- **MATERIAL FOR THIS TASK**

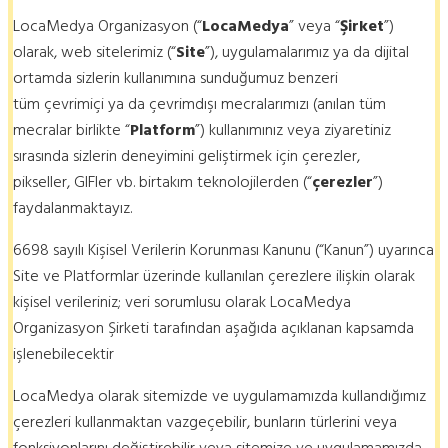
LocaMedya Organizasyon (“
LocaMedya
” veya “
Şirket
”)
olarak, web sitelerimiz (“
Site
”), uygulamalarımız ya da dijital
ortamda sizlerin kullanımına sunduğumuz benzeri
tüm çevrimiçi ya da çevrimdışı mecralarımızı (anılan tüm
mecralar birlikte “
Platform
”) kullanımınız veya ziyaretiniz
sırasında sizlerin deneyimini geliştirmek için çerezler,
pikseller, GIFler vb. birtakım teknolojilerden (“
çerezler
”)
faydalanmaktayız.
6698 sayılı Kişisel Verilerin Korunması Kanunu (“Kanun”) uyarınca
Site ve Platformlar üzerinde kullanılan çerezlere ilişkin olarak
kişisel verileriniz; veri sorumlusu olarak LocaMedya
Organizasyon Şirketi tarafından aşağıda açıklanan kapsamda
işlenebilecektir
LocaMedya olarak sitemizde ve uygulamamızda kullandığımız
çerezleri kullanmaktan vazgeçebilir, bunların türlerini veya
fonksiyonlarını değiştirebilir veya sitemize ve uygulamamızda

- **PROBLEM**
Omit the pictures, then quote the rest of the material above exactly.

- **EXERCISE RESULT**
LocaMedya Organizasyon (“
LocaMedya
” veya “
Şirket
”)
olarak, web sitelerimiz (“
Site
”), uygulamalarımız ya da dijital
ortamda sizlerin kullanımına sunduğumuz benzeri
tüm çevrimiçi ya da çevrimdışı mecralarımızı (anılan tüm
mecralar birlikte “
Platform
”) kullanımınız veya ziyaretiniz
sırasında sizlerin deneyimini geliştirmek için çerezler,
pikseller, GIFler vb. birtakım teknolojilerden (“
çerezler
”)
faydalanmaktayız.
6698 sayılı Kişisel Verilerin Korunması Kanunu (“Kanun”) uyarınca
Site ve Platformlar üzerinde kullanılan çerezlere ilişkin olarak
kişisel verileriniz; veri sorumlusu olarak LocaMedya
Organizasyon Şirketi tarafından aşağıda açıklanan kapsamda
işlenebilecektir
LocaMedya olarak sitemizde ve uygulamamızda kullandığımız
çerezleri kullanmaktan vazgeçebilir, bunların türlerini veya
fonksiyonlarını değiştirebilir veya sitemize ve uygulamamızda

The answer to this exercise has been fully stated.